If you are a woman, and believe part of your self worth is tied up in how your home presents to others? That's a lie sold to you by the nineteen fifties, to keep you in the home, forever working to perfect that which begins busily undoing itself upon completion. You're not even done cleaning before it is getting dirty again.

Anyway, anyway, sorry for the length, as usual Jo. Just saying, letting go of a (pardon my language) bullshit definition of femininity is much easier when you understand where it started.

There are great books about marriage and gender roles, read them, and if you're married? Consider giving your husband some for whatever holiday or occasion you celebrate.

It isn't just women who don't understand from where these ridiculous definitions came, many men don't either...and they don't realize that they are participating in a societal lie that doesn't benefit them, either (want a happy marriage? Don't treat your wife like a freaking house elf).

*leaps off one of my very favorite soapboxes* Thanks for the opportunity, Jo.

heartinsanfrancisco said...

Oh, God, yes. Thank you for noticing.

I couldn't agree more. I think I will embroider your post into a cross stitch sampler and hang it on the wall, right where "God bless this home" and "Susan's kitchen" would be if my late mother had had her way.

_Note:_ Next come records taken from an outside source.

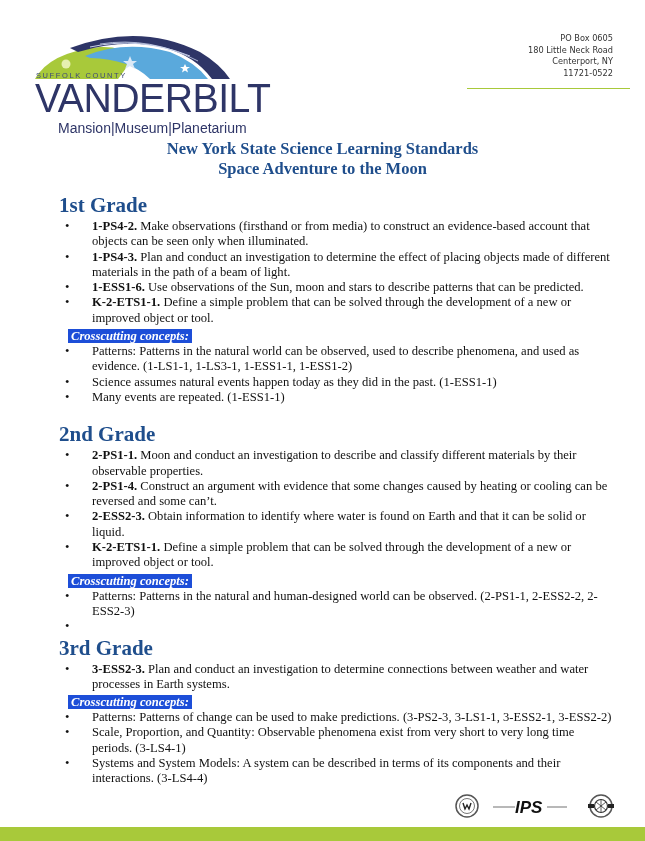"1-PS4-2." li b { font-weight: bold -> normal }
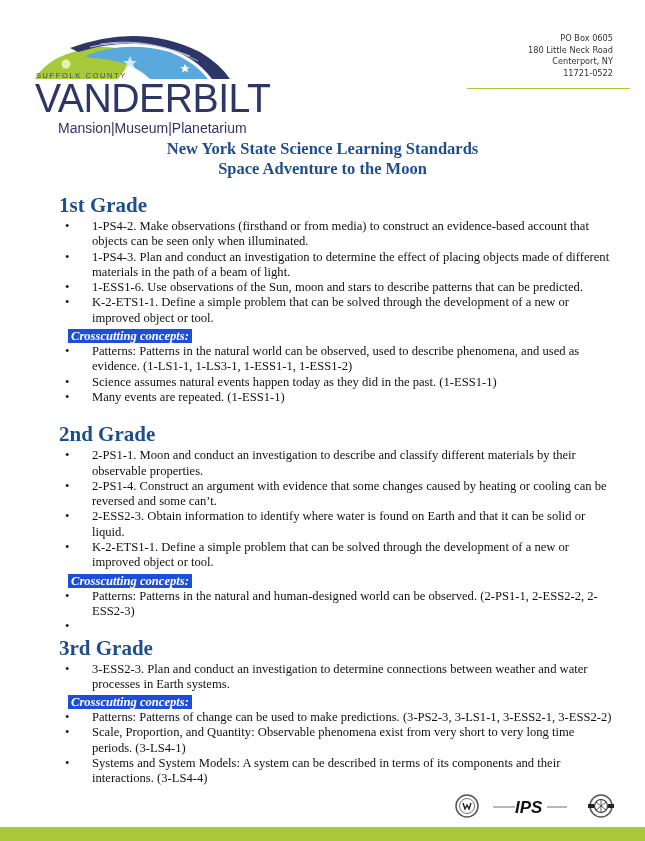"Crosscutting concepts:" .cc { background: #1d4ed8 -> #404040; margin-left: 13px -> 1px }
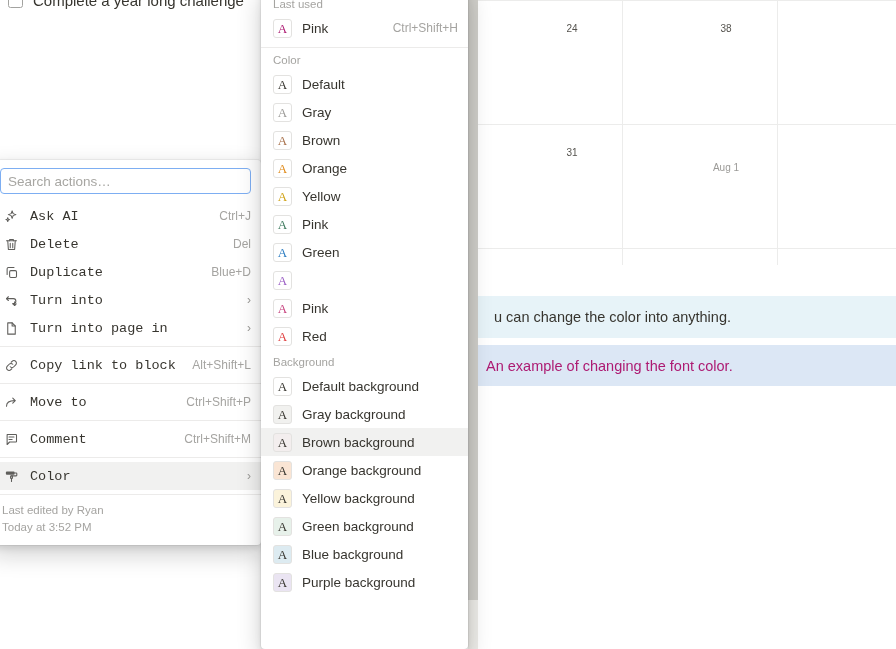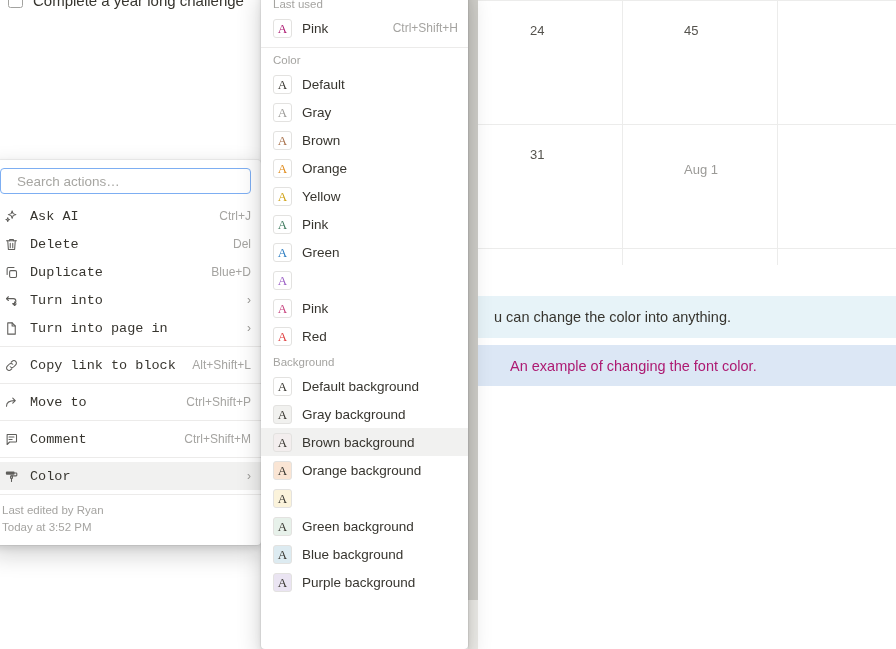"24" .cal-daynum { font-size: 13px -> 10px; text-align: left -> center }
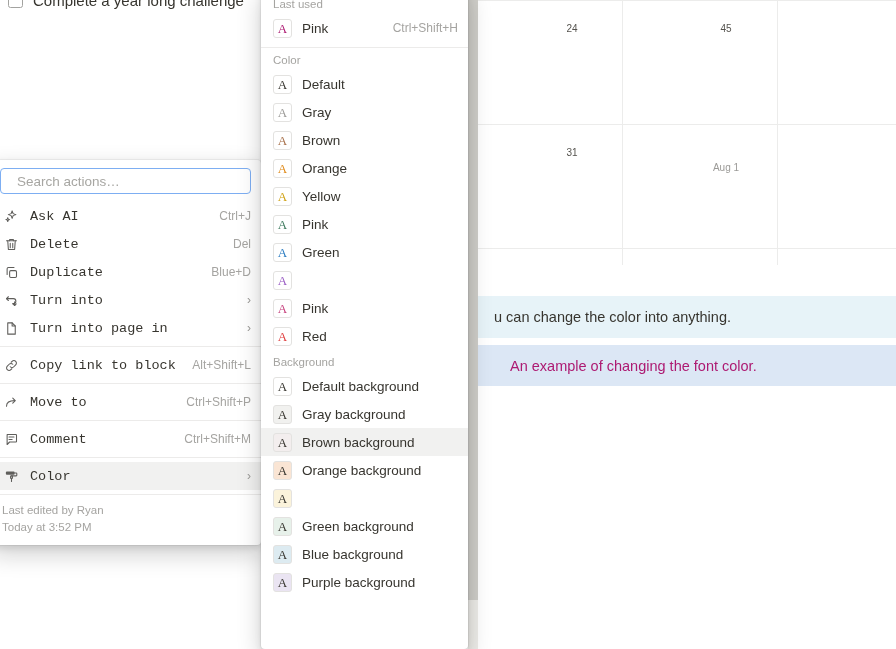"45" div.cal-daynum { text: 45 -> 38 }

So-called "women's work" has always been what nobody else, ie MEN, wanted to do. What a colossal waste of talent, intelligence and spirit.

Jo said...

Alicia, omigosh, yes! He "helps" around the house. Isn't it his house too? His bathroom? His laundry? Sheesh! *heh*

Mia, you come from a very wise family, and I can tell from your writing that school won out. You are brilliant...!

Carol, well, I have always thought of feminism as being rather "militant" and I am not militant. So in that regard I don't consider myself a feminist. It should not be "either/or". And yes, my Mom was a wonderful artist, so she was able to have that outlet too. But it was a bad time for her.

Alane, brilliant comment, as always. :-) And yes, times have changed so much especially now in the 21st Century when oftentimes the woman is the main bread winner of the family, and yet still has to go home and do the "housework". Things have to change and line up to today's standards, and not a standard that was set centuries ago.

Susan, "What a colossal waste of talent, intelligence and spirit." Amen...!!!!!

Paula Slade said...

Terrific post Jo! My heart goes out to women who still struggle in these dual rolls.